El Juzgado Civil y Comercial N° 21 de Resistencia ordenó al Instituto Provincial de Desarrollo Urbano y Viviendas (IPDUV) que se abstenga de realizar cualquier acto administrativo o jurídico que implique sorteo, entrega, adjudicación, cesión o modificación de la situación de las unidades habitacionales del “Plan 238 Viviendas-Casa Propia Construir Futuro” de la ciudad de General José de San Martín, hasta que se dicte sentencia definitiva en la acción de amparo que tramita como causa principal.
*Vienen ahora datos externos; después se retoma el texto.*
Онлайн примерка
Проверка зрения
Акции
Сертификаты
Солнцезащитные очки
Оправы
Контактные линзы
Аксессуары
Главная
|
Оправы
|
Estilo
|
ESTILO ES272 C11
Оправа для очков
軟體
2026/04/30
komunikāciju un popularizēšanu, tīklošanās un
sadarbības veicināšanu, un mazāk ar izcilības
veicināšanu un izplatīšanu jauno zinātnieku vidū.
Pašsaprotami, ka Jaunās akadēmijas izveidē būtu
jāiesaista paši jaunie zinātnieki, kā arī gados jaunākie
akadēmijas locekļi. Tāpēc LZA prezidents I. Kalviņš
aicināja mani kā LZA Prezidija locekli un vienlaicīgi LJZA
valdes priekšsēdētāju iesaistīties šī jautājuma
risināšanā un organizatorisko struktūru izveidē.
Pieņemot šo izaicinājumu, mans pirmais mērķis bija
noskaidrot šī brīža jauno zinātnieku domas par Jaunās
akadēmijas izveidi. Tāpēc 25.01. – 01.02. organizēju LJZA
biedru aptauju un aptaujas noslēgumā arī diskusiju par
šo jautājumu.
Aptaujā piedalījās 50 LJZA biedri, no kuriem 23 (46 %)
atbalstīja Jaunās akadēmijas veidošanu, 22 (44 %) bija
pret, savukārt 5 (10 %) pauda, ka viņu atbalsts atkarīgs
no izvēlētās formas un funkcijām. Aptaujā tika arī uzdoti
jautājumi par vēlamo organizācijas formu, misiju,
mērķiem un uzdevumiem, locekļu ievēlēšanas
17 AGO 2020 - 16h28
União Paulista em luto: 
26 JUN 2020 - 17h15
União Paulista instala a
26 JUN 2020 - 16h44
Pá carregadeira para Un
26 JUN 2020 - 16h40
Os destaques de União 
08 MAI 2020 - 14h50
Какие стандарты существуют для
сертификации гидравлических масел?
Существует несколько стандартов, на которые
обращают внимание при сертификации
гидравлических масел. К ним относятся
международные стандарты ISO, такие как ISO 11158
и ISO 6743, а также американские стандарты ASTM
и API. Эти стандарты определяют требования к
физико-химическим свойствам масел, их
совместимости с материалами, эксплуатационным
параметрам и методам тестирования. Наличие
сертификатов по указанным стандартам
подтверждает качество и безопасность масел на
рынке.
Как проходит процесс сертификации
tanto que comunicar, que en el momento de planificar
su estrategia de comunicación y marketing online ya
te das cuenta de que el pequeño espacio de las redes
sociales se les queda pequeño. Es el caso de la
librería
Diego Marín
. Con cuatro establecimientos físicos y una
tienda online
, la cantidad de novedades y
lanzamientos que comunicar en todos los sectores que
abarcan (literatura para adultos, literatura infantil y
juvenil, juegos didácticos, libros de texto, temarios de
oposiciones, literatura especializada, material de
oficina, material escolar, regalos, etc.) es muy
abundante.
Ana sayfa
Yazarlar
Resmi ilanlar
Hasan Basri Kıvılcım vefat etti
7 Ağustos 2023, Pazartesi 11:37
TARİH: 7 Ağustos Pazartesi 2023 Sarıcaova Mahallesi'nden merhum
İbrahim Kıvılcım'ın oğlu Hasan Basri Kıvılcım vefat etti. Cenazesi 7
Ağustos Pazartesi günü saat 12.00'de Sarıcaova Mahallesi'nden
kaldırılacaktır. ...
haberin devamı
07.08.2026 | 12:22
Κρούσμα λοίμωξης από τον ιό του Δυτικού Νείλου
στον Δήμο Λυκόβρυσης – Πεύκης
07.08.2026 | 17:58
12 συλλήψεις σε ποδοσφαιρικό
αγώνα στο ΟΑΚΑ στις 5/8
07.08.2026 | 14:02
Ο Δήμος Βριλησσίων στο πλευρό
La medida cautelar de no innovar fue dictada el 20 de mayo por el juez Julián Flores, a pedido de cinco beneficiarios que se encontraban inscriptos como postulantes ante el organismo provincial y contaban con Convenios de Autorización de Ocupación firmados por las autoridades del IPDUV a fines de 2023. Los actores —entre quienes se encuentran personas con discapacidad, madres con hijos a cargo y un beneficiario del INCUCAI— sostienen que el Estado provincial pretende desconocer esas adjudicaciones previas mediante la convocatoria a un nuevo sorteo público.
Según surge de la resolución, a finales del año 2023 el organismo citó a más de 230 postulantes al Centro de Estudios Regionales para suscribir los convenios de ocupación de las viviendas que les serían asignadas. Esos documentos, firmados por el entonces presidente del directorio del IPDUV, asignaban a cada beneficiario una unidad habitacional específica del complejo y establecían las condiciones de amortización del costo. Sin embargo, las viviendas presentaban impedimentos para su ocupación efectiva, principalmente por carecer de servicios de agua y electricidad. Algunos beneficiarios optaron por ocuparlas de todos modos; otros iniciaron reclamos para acceder a la posesión y exigir la finalización de las obras, sin obtener respuesta.
Más de dos años después, los actores tomaron conocimiento por medios masivos de comunicación de que debían presentarse ante el IPDUV a actualizar su documentación, bajo apercibimiento de perder sus derechos. Poco después, el gobernador anunció públicamente que se iniciarían trabajos de terminación de obra y que se transparentaría la nómina de beneficiarios mediante un nuevo sorteo, lo que en los hechos dejaba sin efecto todas las adjudicaciones anteriores. Las actuales autoridades del IPDUV fueron más lejos aún: desconocieron los documentos de autorización de ocupación, los calificaron de ilegales y anunciaron la apertura de una nueva lista de postulantes a ser adjudicada por sorteo.
Para hacer lugar a la cautelar, el magistrado ponderó los dos presupuestos clásicos de este tipo de medidas. En cuanto a la verosimilitud del derecho, consideró que las declaraciones juradas de postulación, las constancias de Autorización de Ocupación y las actas de descargo firmadas ante el organismo configuran, prima facie, un reconocimiento administrativo del derecho de los accionantes al acceso y adjudicación de las unidades habitacionales. Respecto del peligro en la demora, el juez advirtió que de no disponerse la medida, las viviendas podrían ser adjudicadas a terceros o el procedimiento administrativo original podría ser alterado de manera irreversible, frustrando derechos de raigambre constitucional y convencional —artículo 14 bis de la Constitución Nacional, artículo 11 del PIDESC y artículo 25 de la Declaración Universal de Derechos Humanos—.